Y respondiendo a un movimiento de su cabeza, apareció un chacal, de uno de cuyos colmillos colgaba un pequeño par de tijeras de costura, cubiertas de antiguo herrumbre.
–Bueno, ya aparecieron las tijeras, iy ahora basta! –exclamó el guía árabe de nuestra caravana, que se había deslizado hacia nosotros con el viento en contra y hacía restallar su enorme látigo.
Todos huyeron con rapidez, pero a cierta distancia se detuvieron, estrechamente apretados entre sí; todas esas bestias se reunieron en un grupo tan rígido y apiñado, que parecía un pequeño hato, acorralado por fuegos fatuos.
–Así que tú también, señor, has contemplado y oído esta comedia –dijo el árabe, y rió tan alegremente como lo permitía la sobriedad de su raza.
–¿Tú también sabes lo que quieren esas bestias? –pregunté.
–Naturalmente, señor –dijo él–, todo el mundo lo sabe; mientras existan árabes esas tijeras se pasearán por el desierto, y seguirán vagando con nosotros hasta el último día. A todo europeo se las ofrecen, para que lleve a cabo la gran empresa; todo europeo es justamente aquél que ellos creen enviado por el destino. Esos animales alimentan una loca esperanza; bobos, son verdaderos bobos. Por eso los queremos; son nuestros perros; más hermosos que los vuestros. Fíjate, esta noche murió un camello, lo hice traer aquí.

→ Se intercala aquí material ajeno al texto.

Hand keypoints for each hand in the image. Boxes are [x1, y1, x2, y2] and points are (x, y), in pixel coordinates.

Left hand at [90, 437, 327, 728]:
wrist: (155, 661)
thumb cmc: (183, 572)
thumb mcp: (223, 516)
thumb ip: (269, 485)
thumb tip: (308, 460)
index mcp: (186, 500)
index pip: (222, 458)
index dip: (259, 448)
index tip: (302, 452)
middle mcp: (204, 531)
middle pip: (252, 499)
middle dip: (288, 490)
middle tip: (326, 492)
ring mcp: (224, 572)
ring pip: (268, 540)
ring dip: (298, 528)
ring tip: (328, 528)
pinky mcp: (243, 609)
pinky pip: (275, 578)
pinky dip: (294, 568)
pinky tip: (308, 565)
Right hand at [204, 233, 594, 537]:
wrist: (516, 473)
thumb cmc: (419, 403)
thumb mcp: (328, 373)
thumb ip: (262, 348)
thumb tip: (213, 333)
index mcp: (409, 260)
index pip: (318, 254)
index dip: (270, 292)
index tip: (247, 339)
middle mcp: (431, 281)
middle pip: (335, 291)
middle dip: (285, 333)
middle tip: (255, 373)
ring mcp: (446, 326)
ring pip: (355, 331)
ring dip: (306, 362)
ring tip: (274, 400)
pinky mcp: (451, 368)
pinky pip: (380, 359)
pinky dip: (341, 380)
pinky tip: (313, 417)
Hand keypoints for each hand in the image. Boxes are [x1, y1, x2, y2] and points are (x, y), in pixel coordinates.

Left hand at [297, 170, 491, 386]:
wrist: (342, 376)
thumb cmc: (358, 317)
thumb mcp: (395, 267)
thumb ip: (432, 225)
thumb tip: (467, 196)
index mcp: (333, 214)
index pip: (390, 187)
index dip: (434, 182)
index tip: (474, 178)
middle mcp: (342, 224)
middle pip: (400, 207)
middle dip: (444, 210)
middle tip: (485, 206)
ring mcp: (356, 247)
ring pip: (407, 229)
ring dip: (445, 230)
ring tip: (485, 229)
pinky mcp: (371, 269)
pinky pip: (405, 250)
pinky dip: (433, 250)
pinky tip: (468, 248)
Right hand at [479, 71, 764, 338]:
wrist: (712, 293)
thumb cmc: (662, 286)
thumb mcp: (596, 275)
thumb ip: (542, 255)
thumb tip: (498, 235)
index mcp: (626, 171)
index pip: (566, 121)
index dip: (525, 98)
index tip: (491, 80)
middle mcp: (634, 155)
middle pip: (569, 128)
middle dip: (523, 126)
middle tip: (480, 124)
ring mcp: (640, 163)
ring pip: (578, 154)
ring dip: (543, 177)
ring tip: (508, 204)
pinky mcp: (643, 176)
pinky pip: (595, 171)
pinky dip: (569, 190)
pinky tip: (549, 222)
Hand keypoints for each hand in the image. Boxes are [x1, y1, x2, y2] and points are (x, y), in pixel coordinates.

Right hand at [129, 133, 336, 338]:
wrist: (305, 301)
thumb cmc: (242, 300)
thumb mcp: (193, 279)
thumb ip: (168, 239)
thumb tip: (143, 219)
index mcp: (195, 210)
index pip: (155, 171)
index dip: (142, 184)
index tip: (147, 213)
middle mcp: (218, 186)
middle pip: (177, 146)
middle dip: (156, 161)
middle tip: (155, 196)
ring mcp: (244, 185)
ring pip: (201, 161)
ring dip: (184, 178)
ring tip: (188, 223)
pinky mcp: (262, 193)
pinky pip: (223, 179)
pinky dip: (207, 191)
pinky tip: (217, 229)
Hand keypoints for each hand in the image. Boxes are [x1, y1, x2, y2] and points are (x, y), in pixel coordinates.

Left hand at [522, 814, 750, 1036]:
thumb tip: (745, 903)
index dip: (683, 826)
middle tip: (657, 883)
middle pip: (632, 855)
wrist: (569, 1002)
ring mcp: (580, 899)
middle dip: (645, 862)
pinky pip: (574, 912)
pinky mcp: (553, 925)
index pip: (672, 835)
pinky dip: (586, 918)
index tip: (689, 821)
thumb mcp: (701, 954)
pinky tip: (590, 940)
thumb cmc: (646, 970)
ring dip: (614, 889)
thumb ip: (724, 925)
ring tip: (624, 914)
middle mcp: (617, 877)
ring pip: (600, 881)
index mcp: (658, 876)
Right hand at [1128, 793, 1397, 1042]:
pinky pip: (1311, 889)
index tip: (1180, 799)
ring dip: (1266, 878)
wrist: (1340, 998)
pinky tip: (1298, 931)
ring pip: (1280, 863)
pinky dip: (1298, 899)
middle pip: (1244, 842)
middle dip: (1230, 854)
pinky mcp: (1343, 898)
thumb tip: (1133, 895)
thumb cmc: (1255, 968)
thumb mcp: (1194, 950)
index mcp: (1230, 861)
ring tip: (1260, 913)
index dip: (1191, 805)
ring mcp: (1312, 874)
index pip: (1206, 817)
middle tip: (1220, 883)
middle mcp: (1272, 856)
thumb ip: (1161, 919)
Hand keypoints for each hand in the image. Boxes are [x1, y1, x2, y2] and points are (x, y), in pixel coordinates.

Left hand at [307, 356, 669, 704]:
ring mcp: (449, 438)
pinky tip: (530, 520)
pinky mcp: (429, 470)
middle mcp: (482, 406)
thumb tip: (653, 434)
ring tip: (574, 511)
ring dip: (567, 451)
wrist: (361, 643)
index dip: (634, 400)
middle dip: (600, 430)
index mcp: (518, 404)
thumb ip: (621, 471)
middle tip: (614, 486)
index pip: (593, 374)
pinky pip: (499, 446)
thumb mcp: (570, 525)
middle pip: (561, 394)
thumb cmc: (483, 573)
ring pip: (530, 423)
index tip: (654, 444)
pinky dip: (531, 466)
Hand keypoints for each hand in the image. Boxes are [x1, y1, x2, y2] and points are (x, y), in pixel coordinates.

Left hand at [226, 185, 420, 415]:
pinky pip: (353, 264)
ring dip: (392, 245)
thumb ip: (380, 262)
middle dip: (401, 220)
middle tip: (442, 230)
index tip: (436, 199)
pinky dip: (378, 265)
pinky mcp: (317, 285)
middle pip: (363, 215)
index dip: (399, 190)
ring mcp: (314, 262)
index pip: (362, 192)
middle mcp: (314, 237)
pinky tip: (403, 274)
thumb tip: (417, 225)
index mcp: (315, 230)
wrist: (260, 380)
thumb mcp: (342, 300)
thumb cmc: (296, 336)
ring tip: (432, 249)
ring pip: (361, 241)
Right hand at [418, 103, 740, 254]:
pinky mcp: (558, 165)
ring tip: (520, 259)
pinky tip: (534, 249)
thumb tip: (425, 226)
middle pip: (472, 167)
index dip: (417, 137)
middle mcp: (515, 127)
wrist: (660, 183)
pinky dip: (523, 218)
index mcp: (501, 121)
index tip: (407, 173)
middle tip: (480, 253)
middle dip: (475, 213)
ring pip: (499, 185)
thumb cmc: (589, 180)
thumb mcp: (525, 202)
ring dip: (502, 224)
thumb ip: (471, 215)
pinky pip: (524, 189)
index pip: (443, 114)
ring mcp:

Aparecieron cuatro mozos que arrojaron ante nosotros el pesado cadáver. Apenas lo depositaron, los chacales elevaron sus voces. Como arrastrados por otras tantas cuerdas irresistibles, se acercaron, titubeantes, frotando el suelo con el cuerpo. Se habían olvidado de los árabes, olvidado de su odio; la presencia del hediondo cadáver los hechizaba, borraba todo lo demás. Ya uno se prendía del cuello, y con el primer mordisco llegaba hasta la aorta. Como una diminuta y patente bomba aspirante, que quisiera con tanta decisión como pocas probabilidades de éxito apagar algún enorme incendio, cada músculo de su cuerpo se estremecía y se esforzaba en su tarea. y pronto se entregaron todos a la misma tarea, amontonados sobre el cadáver, como una montaña.
Entonces, el guía los fustigó una y otra vez con su cortante látigo, vigorosamente. Alzaron la cabeza, en una especie de paroxismo extasiado; vieron ante ellos a los árabes; sintieron el látigo en los hocicos; dieron un salto hacia atrás, y retrocedieron corriendo, hasta cierta distancia. Pero la sangre del camello ya había formado charcos en el suelo, humeaba, el cuerpo estaba abierto en varios sitios; volvieron; nuevamente alzó el guía su látigo; detuve su brazo.
–Tienes razón, señor –me dijo–, dejémoslos seguir con su tarea; además, ya es hora de levantar campamento. Lo has visto. Maravillosas bestias, ¿no es verdad? ¡Y cómo nos odian!